§ **REQUIREMENT**: Please print the entries exactly, omitting each image.

=== RECORDED INFORMATION ===

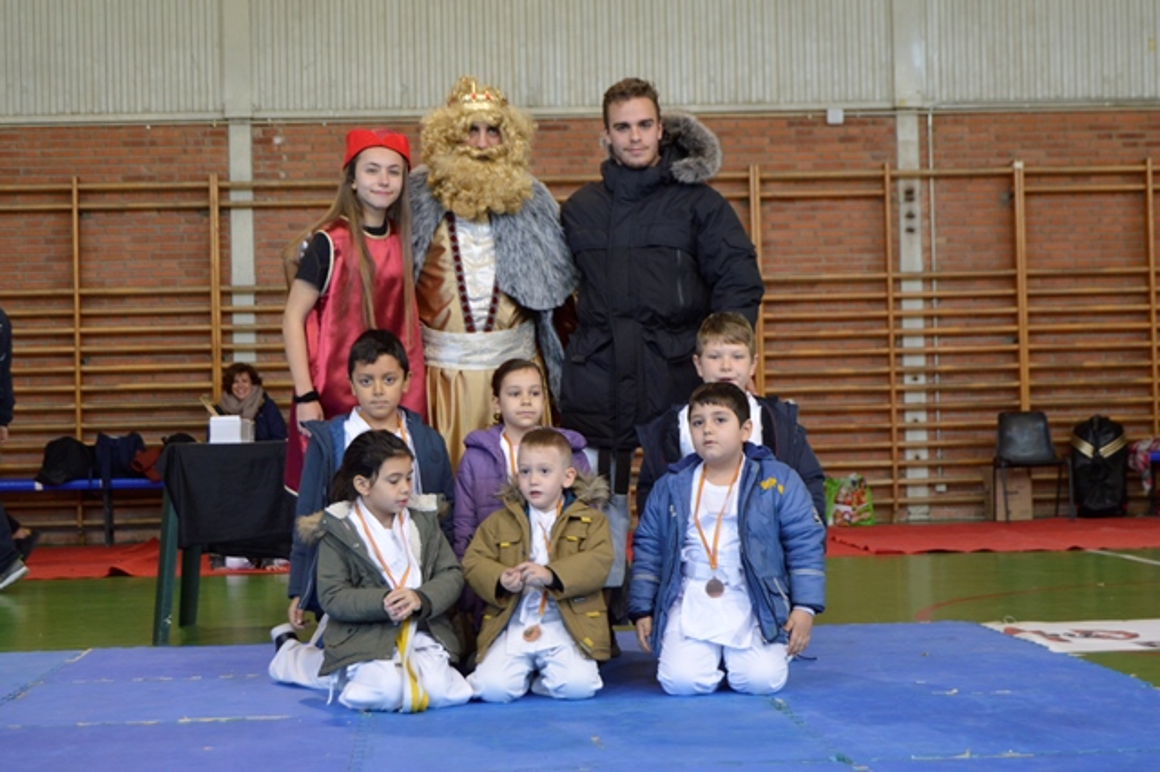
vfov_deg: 21.5
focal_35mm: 63
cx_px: 580
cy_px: 386
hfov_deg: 31.9
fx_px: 2029
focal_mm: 42
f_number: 5
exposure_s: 1/60
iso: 900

===

§ **ANSWER SPACE**:
vfov_deg: 21.5
focal_35mm: 63
cx_px: 580
cy_px: 386
hfov_deg: 31.9
fx_px: 2029
focal_mm: 42
f_number: 5
exposure_s: 1/60
iso: 900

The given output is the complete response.